Nach den vier CD-Vorgängern, die sich mit westlichen Krautrockern beschäftigten, ist nun der erste Teil Ost erschienen, der neben den bereits Genannten weitere DDR-Helden und sogar Krauter aus den Bruderländern Ungarn (Omega), CSSR (Blue Effect) und Polen (Die Skalden) präsentiert. Ok, Kraut war in der DDR nie ein prägender Musikbegriff. Man hätte ihn bestimmt umbenannt in „Sättigungsbeilagen-Beat“.

Es kam dann doch so viel zustande, dass nur wenige Wochen später ein zweiter Teil „Ost-Kraut“ erschien, der wieder als Untertitel den erklärenden Satz trägt: „Progressives aus den DDR-Archiven 1976-1982“. Doch leider ist der Teil 2 nur teilweise progressiv, denn es wird eher Pop gespielt und typischer Ostrock.

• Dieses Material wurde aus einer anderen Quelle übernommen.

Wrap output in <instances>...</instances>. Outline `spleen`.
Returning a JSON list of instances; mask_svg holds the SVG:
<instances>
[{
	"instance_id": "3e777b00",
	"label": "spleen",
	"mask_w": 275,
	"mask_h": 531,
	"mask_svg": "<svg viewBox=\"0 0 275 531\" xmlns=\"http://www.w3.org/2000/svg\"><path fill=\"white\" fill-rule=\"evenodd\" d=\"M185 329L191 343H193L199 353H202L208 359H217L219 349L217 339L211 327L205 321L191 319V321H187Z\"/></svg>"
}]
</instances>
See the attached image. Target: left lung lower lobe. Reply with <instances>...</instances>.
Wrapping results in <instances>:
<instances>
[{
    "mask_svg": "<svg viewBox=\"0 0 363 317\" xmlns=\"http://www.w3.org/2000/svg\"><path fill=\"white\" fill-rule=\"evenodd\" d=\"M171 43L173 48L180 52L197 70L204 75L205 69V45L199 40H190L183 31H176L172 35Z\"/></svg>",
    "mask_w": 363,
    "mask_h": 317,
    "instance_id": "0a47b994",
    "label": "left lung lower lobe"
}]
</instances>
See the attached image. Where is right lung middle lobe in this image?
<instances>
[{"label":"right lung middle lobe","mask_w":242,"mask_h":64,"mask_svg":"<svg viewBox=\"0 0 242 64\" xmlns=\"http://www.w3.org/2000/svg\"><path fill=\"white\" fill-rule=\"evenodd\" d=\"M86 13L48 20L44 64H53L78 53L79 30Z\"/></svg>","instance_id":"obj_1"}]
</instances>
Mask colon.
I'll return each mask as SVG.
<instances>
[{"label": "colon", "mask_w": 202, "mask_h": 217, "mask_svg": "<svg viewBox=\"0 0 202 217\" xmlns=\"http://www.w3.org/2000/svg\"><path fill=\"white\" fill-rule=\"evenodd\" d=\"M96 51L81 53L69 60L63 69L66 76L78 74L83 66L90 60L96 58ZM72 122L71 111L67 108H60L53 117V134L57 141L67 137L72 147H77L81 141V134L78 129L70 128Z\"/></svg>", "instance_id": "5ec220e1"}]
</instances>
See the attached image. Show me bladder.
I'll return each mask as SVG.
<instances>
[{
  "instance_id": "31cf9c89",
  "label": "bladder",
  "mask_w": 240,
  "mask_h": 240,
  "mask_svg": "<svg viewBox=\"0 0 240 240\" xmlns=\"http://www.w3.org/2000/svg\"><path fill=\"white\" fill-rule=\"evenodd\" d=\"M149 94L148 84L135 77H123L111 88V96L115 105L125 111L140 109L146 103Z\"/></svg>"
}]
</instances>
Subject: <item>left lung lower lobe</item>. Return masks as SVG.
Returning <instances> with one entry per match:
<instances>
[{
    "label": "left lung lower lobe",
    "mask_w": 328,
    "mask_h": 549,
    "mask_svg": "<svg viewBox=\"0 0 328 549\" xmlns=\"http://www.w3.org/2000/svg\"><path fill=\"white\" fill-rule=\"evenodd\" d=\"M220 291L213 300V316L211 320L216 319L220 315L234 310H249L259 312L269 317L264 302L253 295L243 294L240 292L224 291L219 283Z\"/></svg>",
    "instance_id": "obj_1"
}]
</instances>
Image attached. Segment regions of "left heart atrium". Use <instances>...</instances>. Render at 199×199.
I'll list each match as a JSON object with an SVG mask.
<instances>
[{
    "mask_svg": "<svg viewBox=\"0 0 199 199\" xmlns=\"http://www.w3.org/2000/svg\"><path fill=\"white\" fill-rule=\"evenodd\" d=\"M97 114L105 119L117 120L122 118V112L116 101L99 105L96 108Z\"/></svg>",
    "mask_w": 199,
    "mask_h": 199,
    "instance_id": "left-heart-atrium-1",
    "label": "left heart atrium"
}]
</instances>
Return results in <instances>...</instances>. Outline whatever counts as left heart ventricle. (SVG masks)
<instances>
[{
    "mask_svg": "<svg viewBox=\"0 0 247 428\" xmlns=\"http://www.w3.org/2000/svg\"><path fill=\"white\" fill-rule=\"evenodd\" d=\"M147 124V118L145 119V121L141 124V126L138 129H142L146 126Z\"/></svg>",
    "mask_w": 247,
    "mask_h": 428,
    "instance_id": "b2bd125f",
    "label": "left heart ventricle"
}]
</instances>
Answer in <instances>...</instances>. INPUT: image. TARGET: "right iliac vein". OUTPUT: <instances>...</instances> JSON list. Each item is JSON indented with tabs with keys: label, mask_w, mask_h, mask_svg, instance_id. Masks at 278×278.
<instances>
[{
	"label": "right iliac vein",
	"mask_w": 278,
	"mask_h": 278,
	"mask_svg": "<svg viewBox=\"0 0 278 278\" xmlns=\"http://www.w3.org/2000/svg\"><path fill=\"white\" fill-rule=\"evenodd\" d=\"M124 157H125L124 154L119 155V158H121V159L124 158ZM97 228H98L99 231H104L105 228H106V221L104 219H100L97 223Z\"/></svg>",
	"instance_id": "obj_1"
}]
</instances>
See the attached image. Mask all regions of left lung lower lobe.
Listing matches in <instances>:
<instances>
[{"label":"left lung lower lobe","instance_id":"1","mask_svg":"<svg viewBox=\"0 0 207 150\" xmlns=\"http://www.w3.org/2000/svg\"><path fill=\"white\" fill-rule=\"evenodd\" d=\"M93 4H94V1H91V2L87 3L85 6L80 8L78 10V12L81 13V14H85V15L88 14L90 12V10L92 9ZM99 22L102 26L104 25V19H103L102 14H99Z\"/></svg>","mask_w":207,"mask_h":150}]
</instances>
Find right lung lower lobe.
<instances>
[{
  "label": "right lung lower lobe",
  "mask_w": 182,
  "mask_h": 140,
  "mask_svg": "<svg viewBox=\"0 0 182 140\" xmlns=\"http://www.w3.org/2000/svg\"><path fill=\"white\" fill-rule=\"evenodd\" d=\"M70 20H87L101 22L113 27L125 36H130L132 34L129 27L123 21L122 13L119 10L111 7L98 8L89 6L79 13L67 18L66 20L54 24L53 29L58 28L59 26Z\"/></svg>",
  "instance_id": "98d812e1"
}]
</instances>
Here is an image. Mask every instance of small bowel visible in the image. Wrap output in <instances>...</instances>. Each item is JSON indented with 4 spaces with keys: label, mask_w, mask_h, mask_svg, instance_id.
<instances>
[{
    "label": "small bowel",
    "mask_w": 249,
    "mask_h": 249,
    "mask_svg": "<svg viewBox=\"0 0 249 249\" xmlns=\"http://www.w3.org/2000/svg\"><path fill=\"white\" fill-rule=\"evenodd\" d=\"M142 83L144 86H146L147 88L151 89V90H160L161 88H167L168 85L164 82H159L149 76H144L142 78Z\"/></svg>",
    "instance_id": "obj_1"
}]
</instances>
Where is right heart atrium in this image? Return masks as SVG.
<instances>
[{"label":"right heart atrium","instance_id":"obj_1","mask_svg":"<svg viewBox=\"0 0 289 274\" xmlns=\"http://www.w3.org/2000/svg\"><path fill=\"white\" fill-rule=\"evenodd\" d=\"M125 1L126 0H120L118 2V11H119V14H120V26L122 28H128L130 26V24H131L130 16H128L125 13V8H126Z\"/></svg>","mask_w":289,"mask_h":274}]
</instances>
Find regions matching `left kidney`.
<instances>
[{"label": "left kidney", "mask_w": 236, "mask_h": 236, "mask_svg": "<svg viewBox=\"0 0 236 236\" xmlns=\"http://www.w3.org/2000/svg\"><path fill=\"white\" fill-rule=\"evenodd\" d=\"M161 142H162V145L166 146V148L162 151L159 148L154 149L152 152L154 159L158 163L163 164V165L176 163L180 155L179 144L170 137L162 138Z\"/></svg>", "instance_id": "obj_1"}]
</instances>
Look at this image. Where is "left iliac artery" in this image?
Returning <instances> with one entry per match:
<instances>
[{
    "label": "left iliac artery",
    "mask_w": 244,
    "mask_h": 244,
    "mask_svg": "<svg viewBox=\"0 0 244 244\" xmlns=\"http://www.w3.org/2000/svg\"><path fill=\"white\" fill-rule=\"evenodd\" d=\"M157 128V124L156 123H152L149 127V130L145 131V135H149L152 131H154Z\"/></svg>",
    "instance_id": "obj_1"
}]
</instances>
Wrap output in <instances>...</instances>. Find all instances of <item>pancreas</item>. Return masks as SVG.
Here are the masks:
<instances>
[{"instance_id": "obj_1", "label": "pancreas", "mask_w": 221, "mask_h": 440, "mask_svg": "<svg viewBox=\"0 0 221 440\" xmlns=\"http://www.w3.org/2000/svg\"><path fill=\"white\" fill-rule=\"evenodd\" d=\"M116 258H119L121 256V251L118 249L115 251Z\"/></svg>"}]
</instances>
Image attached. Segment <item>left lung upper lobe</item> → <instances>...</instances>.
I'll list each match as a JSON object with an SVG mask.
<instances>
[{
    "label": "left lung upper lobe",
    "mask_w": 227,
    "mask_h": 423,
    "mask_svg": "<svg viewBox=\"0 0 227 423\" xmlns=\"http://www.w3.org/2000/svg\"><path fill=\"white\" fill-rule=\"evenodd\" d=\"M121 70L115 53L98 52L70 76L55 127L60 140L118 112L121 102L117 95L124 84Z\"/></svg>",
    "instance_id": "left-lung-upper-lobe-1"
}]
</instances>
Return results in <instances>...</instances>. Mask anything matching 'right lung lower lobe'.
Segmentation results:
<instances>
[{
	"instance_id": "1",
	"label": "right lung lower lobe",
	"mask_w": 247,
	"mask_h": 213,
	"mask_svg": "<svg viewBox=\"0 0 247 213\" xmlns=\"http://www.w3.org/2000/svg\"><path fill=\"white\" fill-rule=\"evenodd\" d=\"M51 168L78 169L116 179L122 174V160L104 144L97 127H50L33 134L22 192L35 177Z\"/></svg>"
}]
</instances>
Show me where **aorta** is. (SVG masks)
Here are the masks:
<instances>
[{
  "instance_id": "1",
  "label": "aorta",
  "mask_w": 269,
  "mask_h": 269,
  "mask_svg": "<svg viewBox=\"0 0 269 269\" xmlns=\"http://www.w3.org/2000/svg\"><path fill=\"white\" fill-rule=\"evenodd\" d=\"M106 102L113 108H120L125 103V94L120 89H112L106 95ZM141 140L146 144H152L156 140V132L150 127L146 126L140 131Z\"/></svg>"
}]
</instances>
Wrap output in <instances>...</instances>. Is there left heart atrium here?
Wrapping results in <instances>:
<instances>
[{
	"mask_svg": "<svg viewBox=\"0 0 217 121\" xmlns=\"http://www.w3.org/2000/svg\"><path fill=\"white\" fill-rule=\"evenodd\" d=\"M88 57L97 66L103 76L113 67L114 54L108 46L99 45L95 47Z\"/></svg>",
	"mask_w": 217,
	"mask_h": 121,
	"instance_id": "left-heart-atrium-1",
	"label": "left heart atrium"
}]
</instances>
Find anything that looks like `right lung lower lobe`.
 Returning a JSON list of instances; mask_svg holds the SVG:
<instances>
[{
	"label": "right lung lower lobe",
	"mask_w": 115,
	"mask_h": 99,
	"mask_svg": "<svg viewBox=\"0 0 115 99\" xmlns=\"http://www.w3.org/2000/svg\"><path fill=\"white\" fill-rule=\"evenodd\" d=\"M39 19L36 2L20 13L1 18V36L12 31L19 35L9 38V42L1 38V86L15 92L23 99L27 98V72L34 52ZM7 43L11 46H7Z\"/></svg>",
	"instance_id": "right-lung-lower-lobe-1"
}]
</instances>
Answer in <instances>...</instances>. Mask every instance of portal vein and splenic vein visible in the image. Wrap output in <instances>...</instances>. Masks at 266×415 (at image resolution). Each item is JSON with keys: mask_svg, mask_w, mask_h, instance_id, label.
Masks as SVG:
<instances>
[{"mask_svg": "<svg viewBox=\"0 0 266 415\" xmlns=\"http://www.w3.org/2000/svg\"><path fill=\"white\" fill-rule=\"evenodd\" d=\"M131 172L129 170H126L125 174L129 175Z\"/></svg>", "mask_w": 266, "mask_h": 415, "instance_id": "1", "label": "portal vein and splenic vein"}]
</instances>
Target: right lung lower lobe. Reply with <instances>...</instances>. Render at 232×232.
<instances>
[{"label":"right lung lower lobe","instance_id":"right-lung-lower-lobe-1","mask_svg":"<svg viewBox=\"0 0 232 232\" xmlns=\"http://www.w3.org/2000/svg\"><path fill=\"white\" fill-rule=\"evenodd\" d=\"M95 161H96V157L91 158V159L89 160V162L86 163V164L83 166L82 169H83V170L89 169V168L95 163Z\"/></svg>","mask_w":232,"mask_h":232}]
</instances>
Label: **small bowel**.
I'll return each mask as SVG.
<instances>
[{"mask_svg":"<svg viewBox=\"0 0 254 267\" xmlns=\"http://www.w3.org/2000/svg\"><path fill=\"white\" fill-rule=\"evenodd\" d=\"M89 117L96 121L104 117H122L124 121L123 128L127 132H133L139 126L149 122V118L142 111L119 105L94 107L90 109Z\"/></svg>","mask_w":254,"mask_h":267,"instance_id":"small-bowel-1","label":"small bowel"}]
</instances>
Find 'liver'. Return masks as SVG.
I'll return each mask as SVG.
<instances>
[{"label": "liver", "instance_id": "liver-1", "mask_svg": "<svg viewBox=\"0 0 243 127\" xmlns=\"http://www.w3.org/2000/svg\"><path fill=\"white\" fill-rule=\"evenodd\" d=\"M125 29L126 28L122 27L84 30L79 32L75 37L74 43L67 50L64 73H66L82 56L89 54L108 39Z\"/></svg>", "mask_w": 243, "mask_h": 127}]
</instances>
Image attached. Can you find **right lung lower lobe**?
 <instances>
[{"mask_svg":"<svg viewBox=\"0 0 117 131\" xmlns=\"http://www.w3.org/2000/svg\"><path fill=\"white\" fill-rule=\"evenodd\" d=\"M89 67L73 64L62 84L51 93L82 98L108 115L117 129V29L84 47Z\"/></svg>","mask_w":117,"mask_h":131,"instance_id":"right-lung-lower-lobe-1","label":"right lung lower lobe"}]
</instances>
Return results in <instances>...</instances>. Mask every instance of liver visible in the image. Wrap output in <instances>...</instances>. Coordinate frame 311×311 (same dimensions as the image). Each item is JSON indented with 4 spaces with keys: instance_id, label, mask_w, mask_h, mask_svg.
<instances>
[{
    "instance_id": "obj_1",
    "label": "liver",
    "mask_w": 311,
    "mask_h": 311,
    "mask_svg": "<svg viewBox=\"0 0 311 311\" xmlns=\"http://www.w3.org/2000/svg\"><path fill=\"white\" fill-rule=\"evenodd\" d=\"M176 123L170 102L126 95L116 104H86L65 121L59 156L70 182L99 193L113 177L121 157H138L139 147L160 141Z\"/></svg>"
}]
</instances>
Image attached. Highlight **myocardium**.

Nicht mehr viel mit kosmischen Klängen, knackigem Krautrock und ersten Heavy-Metal-Klängen. Da wird von Karat etwas Spaß („Das Monster“) gemacht, Karussell („Entweder oder“), Magdeburg („Alte Bänder“), City („Der Tätowierte“) und Transit („Sturmflut“) sind zwar etwas rockiger, lassen aber die Melodien schnell im Popsumpf ertrinken. Und was die Modern Soul Band, Prinzip, Bernd Dewèt („Der Rock‘n Roll King aus dem Thüringer Wald“) und die Schlagersängerin Dina Straat auf einem Ost-Kraut-Sampler zu suchen haben, ist eurem buckligen Schreiberling bis zum heutigen Tag unverständlich. Ganz nah dran an den krautigen Klängen, an den Mischungen aus Folk und Rock, elektronischen Zaubereien und Jazzrock sind die polnischen Künstler SBB, Passion mit ihrem herrlichen Song „Morgendämmerung/Herzallerliebstes Mädel“, die Weimarer Gruppe Bayon, die asiatische Klänge mit modernen Elementen verband und „Das Haus der Kindheit“ nebst der Ouvertüre aus „Die Schlacht/der Traktor“ zu einem Ereignis werden lassen. Der Thüringer Jürgen Kerth, der Instrumentals liebte und bei „Auf die alten Tage“ seiner Gitarre feine Töne entlockte und den Blues in den Hintergrund verbannte, kann als kleiner Höhepunkt gelten.

Insgesamt sind die vier CDs unbedingt hörenswert und sollten als genialer Abschluss einer Musikrichtung stehen, die es in der DDR nie gab und die im vereinigten Musikland nie wieder kommt. Die beigefügten 80-seitigen Booklets mit interessanten Einzelheiten zu den Bands und seltene Fotos sind außerdem beste Bettlektüre.

Ost-Kraut! Teil 1 und Teil 2, Sampler, Bear Family Records, je 24,99 Euro.